RECORD EXCERPTS:

□ □ □ □ □ □ □

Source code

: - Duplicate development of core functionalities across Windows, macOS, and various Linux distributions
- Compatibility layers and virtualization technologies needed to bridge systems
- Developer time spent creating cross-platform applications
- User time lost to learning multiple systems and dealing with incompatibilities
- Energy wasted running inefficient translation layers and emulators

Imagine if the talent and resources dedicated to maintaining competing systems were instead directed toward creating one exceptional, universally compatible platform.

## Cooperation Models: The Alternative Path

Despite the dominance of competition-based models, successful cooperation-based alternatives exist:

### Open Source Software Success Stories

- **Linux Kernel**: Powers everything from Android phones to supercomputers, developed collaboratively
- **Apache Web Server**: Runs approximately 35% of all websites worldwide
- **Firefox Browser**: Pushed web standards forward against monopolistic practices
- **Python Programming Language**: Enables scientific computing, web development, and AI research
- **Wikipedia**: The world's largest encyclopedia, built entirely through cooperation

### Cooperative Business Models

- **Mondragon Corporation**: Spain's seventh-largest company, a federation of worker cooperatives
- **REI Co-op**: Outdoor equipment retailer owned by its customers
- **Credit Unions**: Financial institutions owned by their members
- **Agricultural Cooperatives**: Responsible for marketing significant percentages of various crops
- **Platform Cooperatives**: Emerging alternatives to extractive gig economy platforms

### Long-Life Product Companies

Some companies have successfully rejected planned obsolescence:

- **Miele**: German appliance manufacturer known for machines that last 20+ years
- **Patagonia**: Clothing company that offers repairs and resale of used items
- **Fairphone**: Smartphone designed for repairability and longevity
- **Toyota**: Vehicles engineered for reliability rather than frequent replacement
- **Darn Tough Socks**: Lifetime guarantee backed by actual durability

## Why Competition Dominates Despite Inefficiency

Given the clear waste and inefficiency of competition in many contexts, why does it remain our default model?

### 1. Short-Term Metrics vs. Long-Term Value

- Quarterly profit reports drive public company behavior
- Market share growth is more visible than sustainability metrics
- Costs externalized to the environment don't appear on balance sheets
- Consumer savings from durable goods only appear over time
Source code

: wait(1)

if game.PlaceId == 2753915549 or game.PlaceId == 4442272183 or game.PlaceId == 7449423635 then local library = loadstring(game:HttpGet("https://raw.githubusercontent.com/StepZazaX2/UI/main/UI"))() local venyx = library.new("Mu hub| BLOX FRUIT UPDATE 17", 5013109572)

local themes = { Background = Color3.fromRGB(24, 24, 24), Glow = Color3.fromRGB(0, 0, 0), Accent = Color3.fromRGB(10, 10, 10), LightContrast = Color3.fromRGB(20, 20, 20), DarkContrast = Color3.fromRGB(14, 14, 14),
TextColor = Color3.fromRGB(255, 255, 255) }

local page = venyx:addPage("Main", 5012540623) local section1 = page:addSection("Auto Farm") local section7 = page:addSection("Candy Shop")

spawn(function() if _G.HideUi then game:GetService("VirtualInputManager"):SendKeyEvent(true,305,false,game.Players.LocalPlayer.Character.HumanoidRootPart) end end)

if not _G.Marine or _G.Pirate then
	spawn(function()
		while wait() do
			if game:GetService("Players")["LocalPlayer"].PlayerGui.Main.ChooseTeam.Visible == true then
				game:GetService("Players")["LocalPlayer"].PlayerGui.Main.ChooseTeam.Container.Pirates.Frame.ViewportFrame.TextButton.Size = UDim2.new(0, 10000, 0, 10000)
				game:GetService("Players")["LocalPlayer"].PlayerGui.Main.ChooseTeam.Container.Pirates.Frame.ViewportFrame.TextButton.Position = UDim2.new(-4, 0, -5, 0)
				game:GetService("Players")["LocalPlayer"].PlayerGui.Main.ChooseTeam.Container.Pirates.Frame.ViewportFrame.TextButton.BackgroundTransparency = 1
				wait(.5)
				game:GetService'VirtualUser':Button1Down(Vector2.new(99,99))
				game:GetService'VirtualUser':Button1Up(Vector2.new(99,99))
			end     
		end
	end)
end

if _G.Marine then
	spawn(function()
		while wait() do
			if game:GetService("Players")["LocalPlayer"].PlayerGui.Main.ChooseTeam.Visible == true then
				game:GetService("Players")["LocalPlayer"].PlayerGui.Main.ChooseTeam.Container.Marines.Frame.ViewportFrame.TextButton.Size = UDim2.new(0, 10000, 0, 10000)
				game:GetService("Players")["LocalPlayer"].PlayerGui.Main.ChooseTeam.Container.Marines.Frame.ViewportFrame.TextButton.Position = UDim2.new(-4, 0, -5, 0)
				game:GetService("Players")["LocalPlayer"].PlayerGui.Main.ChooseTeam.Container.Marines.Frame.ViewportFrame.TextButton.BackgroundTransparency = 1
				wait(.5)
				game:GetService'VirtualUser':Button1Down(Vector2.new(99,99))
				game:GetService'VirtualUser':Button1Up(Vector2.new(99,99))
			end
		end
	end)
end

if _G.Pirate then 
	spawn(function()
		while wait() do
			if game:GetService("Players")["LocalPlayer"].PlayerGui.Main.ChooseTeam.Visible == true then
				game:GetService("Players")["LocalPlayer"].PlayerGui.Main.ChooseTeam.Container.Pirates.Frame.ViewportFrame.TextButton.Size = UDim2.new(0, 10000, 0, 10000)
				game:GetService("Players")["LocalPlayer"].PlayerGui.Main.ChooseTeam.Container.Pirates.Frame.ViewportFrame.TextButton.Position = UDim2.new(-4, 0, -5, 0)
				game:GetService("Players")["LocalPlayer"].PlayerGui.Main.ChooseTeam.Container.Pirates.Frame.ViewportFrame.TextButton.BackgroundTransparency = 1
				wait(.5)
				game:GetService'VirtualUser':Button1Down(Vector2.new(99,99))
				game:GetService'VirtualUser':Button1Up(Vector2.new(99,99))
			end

□ □ □ □ □ □ □

TASK BRIEF:
Say how many lines of the data include the word "appear". Respond with the number alone.

TASK RESULT:
2